If you have a linear recurrence and you want to find the recursive formula, you can use Sympy's find_linear_recurrence function. For example, suppose you have the following sequence: 0, 1, 3, 10, 33, 109, 360, 1189, 3927, 12970. Then the following code produces the recurrence relation:
import sympy
from sympy.abc import n
L = [0, 1, 3, 10, 33, 109, 360, 1189, 3927, 12970]
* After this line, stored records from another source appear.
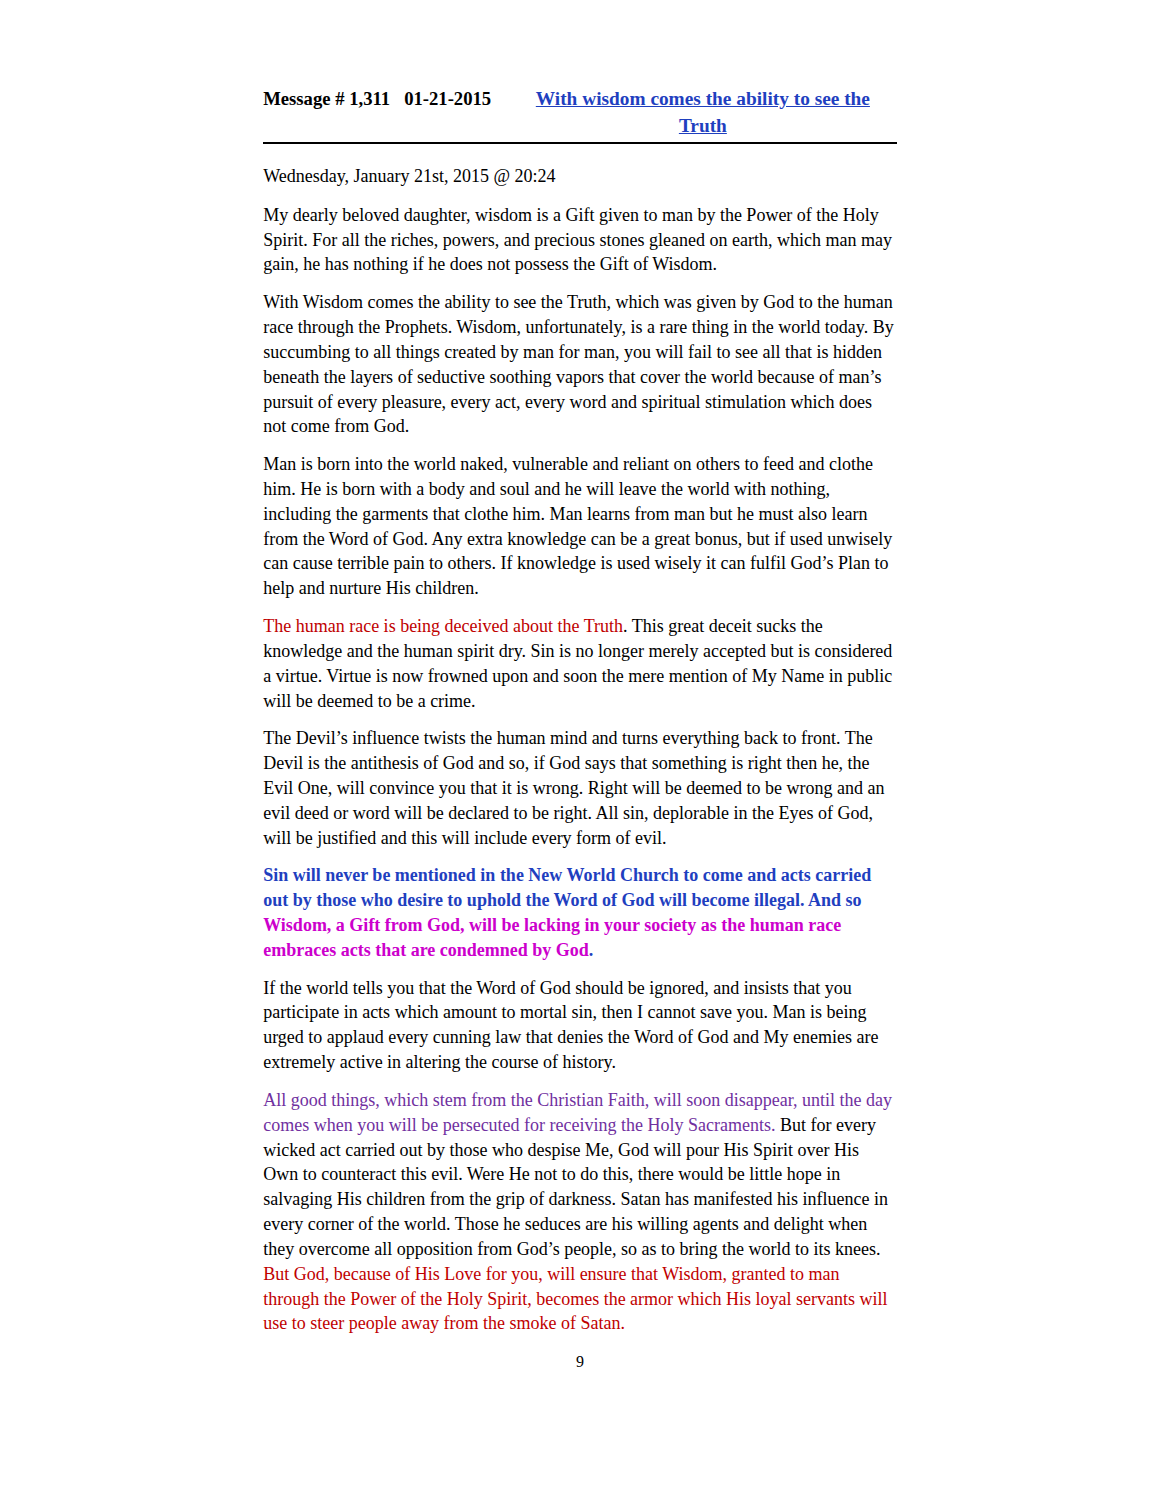Message # 1,311 01-21-2015 With wisdom comes the ability to see the Truth
Wednesday, January 21st, 2015 @ 20:24
My dearly beloved daughter, wisdom is a Gift given to man by the Power of the Holy Spirit. For all the riches, powers, and precious stones gleaned on earth, which man may gain, he has nothing if he does not possess the Gift of Wisdom.
With Wisdom comes the ability to see the Truth, which was given by God to the human race through the Prophets. Wisdom, unfortunately, is a rare thing in the world today. By succumbing to all things created by man for man, you will fail to see all that is hidden beneath the layers of seductive soothing vapors that cover the world because of man’s pursuit of every pleasure, every act, every word and spiritual stimulation which does not come from God.
Man is born into the world naked, vulnerable and reliant on others to feed and clothe him. He is born with a body and soul and he will leave the world with nothing, including the garments that clothe him. Man learns from man but he must also learn from the Word of God. Any extra knowledge can be a great bonus, but if used unwisely can cause terrible pain to others. If knowledge is used wisely it can fulfil God’s Plan to help and nurture His children.
The human race is being deceived about the Truth. This great deceit sucks the knowledge and the human spirit dry. Sin is no longer merely accepted but is considered a virtue. Virtue is now frowned upon and soon the mere mention of My Name in public will be deemed to be a crime.
The Devil’s influence twists the human mind and turns everything back to front. The Devil is the antithesis of God and so, if God says that something is right then he, the Evil One, will convince you that it is wrong. Right will be deemed to be wrong and an evil deed or word will be declared to be right. All sin, deplorable in the Eyes of God, will be justified and this will include every form of evil.
Sin will never be mentioned in the New World Church to come and acts carried out by those who desire to uphold the Word of God will become illegal. And so Wisdom, a Gift from God, will be lacking in your society as the human race embraces acts that are condemned by God.
If the world tells you that the Word of God should be ignored, and insists that you participate in acts which amount to mortal sin, then I cannot save you. Man is being urged to applaud every cunning law that denies the Word of God and My enemies are extremely active in altering the course of history.
All good things, which stem from the Christian Faith, will soon disappear, until the day comes when you will be persecuted for receiving the Holy Sacraments. But for every wicked act carried out by those who despise Me, God will pour His Spirit over His Own to counteract this evil. Were He not to do this, there would be little hope in salvaging His children from the grip of darkness. Satan has manifested his influence in every corner of the world. Those he seduces are his willing agents and delight when they overcome all opposition from God’s people, so as to bring the world to its knees. But God, because of His Love for you, will ensure that Wisdom, granted to man through the Power of the Holy Spirit, becomes the armor which His loyal servants will use to steer people away from the smoke of Satan.
9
print(sympy.sequence(L, (n, 1, len(L))).find_linear_recurrence(len(L)))
The output is:
[3, 1]
So you know A(n) = 3*A(n-1) + A(n-2).
The issue here is that you end up in an infinite recursion regardless of where you start, because the recursion isn't explicit, but rather ends up yielding systems of linear equations to solve. If this were a problem you had to solve using Python, I would use Python to calculate the coefficients of this system of equations and use Cramer's rule to solve it.
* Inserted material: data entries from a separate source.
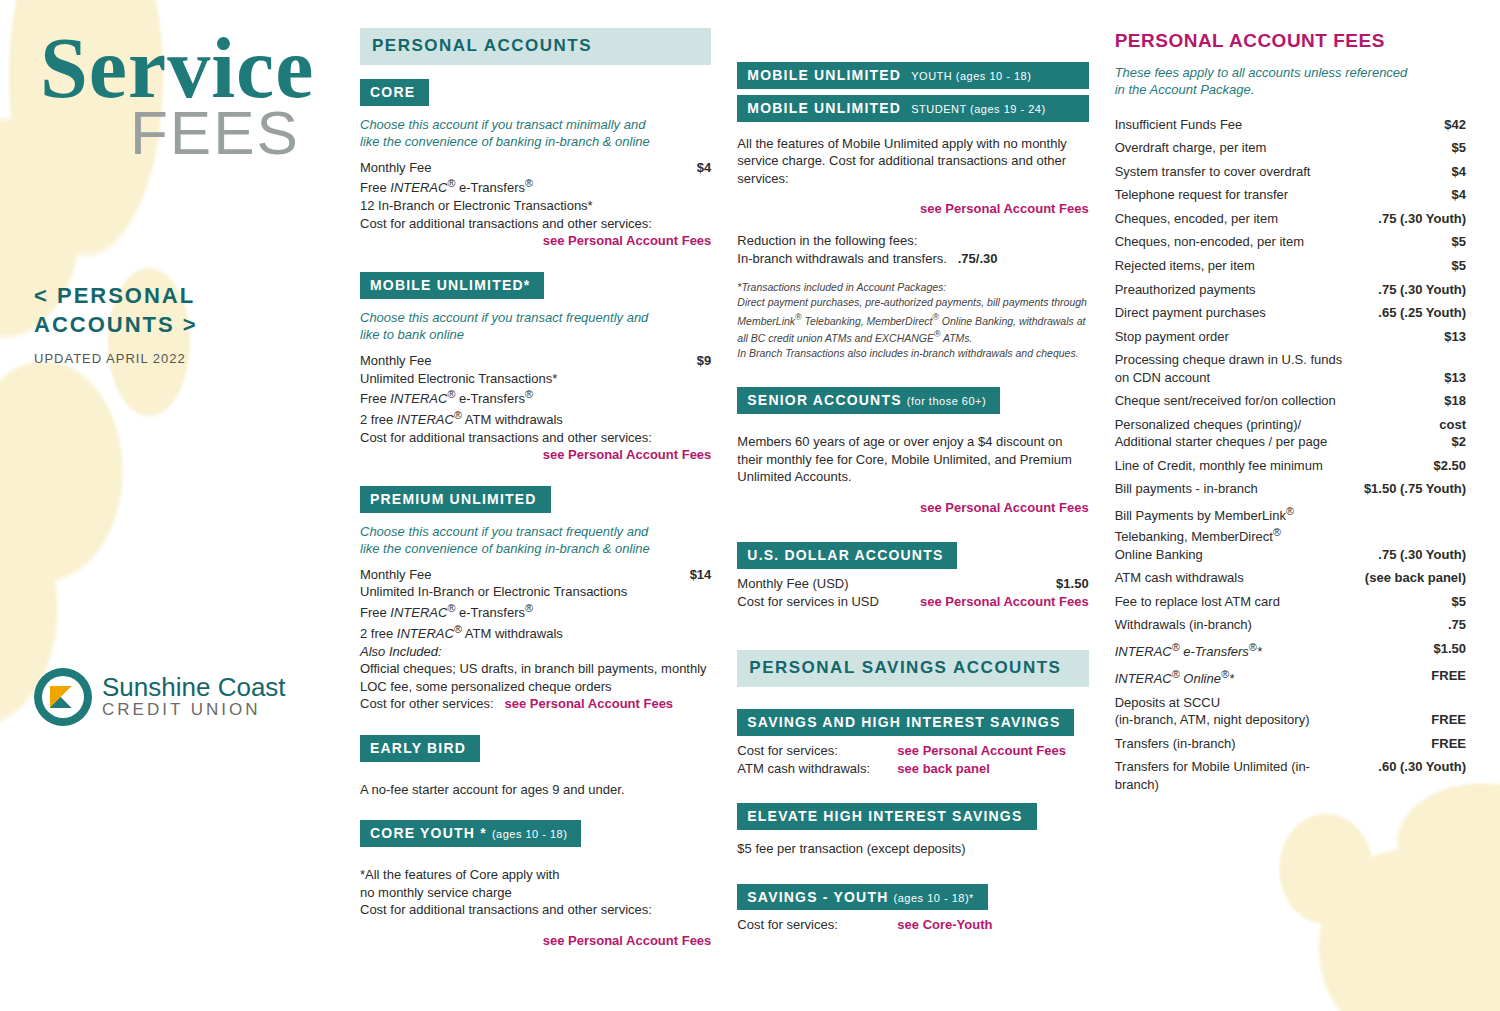Service
FEES
< PERSONAL ACCOUNTS >
UPDATED APRIL 2022
Sunshine Coast
CREDIT UNION
PERSONAL ACCOUNTS
CORE
Choose this account if you transact minimally and like the convenience of banking in-branch & online
Monthly Fee$4
Free INTERAC® e-Transfers®
12 In-Branch or Electronic Transactions*
Cost for additional transactions and other services:
see Personal Account Fees
MOBILE UNLIMITED*
Choose this account if you transact frequently and like to bank online
Monthly Fee$9
Unlimited Electronic Transactions*
Free INTERAC® e-Transfers®
2 free INTERAC® ATM withdrawals
Cost for additional transactions and other services:
see Personal Account Fees
PREMIUM UNLIMITED
Choose this account if you transact frequently and like the convenience of banking in-branch & online
Monthly Fee$14
Unlimited In-Branch or Electronic Transactions
Free INTERAC® e-Transfers®
2 free INTERAC® ATM withdrawals
Also Included:
Official cheques; US drafts, in branch bill payments, monthly LOC fee, some personalized cheque orders
Cost for other services: see Personal Account Fees
EARLY BIRD
A no-fee starter account for ages 9 and under.
CORE YOUTH * (ages 10 - 18)
*All the features of Core apply with
no monthly service charge
Cost for additional transactions and other services:
see Personal Account Fees
MOBILE UNLIMITED YOUTH (ages 10 - 18)
MOBILE UNLIMITED STUDENT (ages 19 - 24)
All the features of Mobile Unlimited apply with no monthly service charge. Cost for additional transactions and other services:
see Personal Account Fees
Reduction in the following fees:
In-branch withdrawals and transfers. .75/.30
*Transactions included in Account Packages:
Direct payment purchases, pre-authorized payments, bill payments through MemberLink® Telebanking, MemberDirect® Online Banking, withdrawals at all BC credit union ATMs and EXCHANGE® ATMs.
In Branch Transactions also includes in-branch withdrawals and cheques.
SENIOR ACCOUNTS (for those 60+)
Members 60 years of age or over enjoy a $4 discount on their monthly fee for Core, Mobile Unlimited, and Premium Unlimited Accounts.
see Personal Account Fees
U.S. DOLLAR ACCOUNTS
Monthly Fee (USD)$1.50
Cost for services in USD see Personal Account Fees
PERSONAL SAVINGS ACCOUNTS
SAVINGS AND HIGH INTEREST SAVINGS
Cost for services: see Personal Account Fees
ATM cash withdrawals: see back panel
ELEVATE HIGH INTEREST SAVINGS
$5 fee per transaction (except deposits)
SAVINGS - YOUTH (ages 10 - 18)*
Cost for services: see Core-Youth
PERSONAL ACCOUNT FEES
These fees apply to all accounts unless referenced in the Account Package.
| Insufficient Funds Fee | $42 |
| Overdraft charge, per item | $5 |
| System transfer to cover overdraft | $4 |
| Telephone request for transfer | $4 |
| Cheques, encoded, per item | .75 (.30 Youth) |
| Cheques, non-encoded, per item | $5 |
| Rejected items, per item | $5 |
| Preauthorized payments | .75 (.30 Youth) |
| Direct payment purchases | .65 (.25 Youth) |
| Stop payment order | $13 |
| Processing cheque drawn in U.S. funds on CDN account | $13 |
| Cheque sent/received for/on collection | $18 |
| Personalized cheques (printing)/ Additional starter cheques / per page | cost $2 |
| Line of Credit, monthly fee minimum | $2.50 |
| Bill payments - in-branch | $1.50 (.75 Youth) |
| Bill Payments by MemberLink ® Telebanking, MemberDirect ® Online Banking | .75 (.30 Youth) |
| ATM cash withdrawals | (see back panel) |
| Fee to replace lost ATM card | $5 |
| Withdrawals (in-branch) | .75 |
| INTERAC ® e-Transfers ® * | $1.50 |
| INTERAC ® Online ® * | FREE |
| Deposits at SCCU (in-branch, ATM, night depository) | FREE |
| Transfers (in-branch) | FREE |
| Transfers for Mobile Unlimited (in-branch) | .60 (.30 Youth) |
Edit: Specifically, your unknowns are p(0), ..., p(x-1). One coefficient row vector right off the bat is (1, 0, -1/2, 0, ..., 0) (from p(0)-p(2)/2=0), and all the others are of the form (..., -1/2, 1, 0, -1/2, ...). There are x-1 of these (one for each of p(1), ..., p(x-1)) so the system either has a unique solution or none at all. Intuitively, it seems like there should always be a unique solution.
The two last equations would be unique since they would feature p(x) and p(x+1), so those terms would be ommitted; the column vector for the RHS of Cramer's rule would then be (0, 0, ..., 0, 1/2, 1/2), I believe.
Numpy has matrix support.
I'm confused because your code seems like it should do just that.
def p(i):
x = 4 # your constant should be defined in-function
if (i == 0):
return p(2)/2
elif (i >= x):
return 1
return p(i-1)/2+p(i+2)/2
The big problem here is your recursion. For p(1) it does:
p(0)/2 + p(3)/2
p(2)/2 + p(2)/2 + p(4)/2
p(1)/2 + p(1)/2 + 1/2
# each side of the operator is now the same as the original problem!
# that's a sure sign of infinite recursion.
What do you EXPECT to be the output?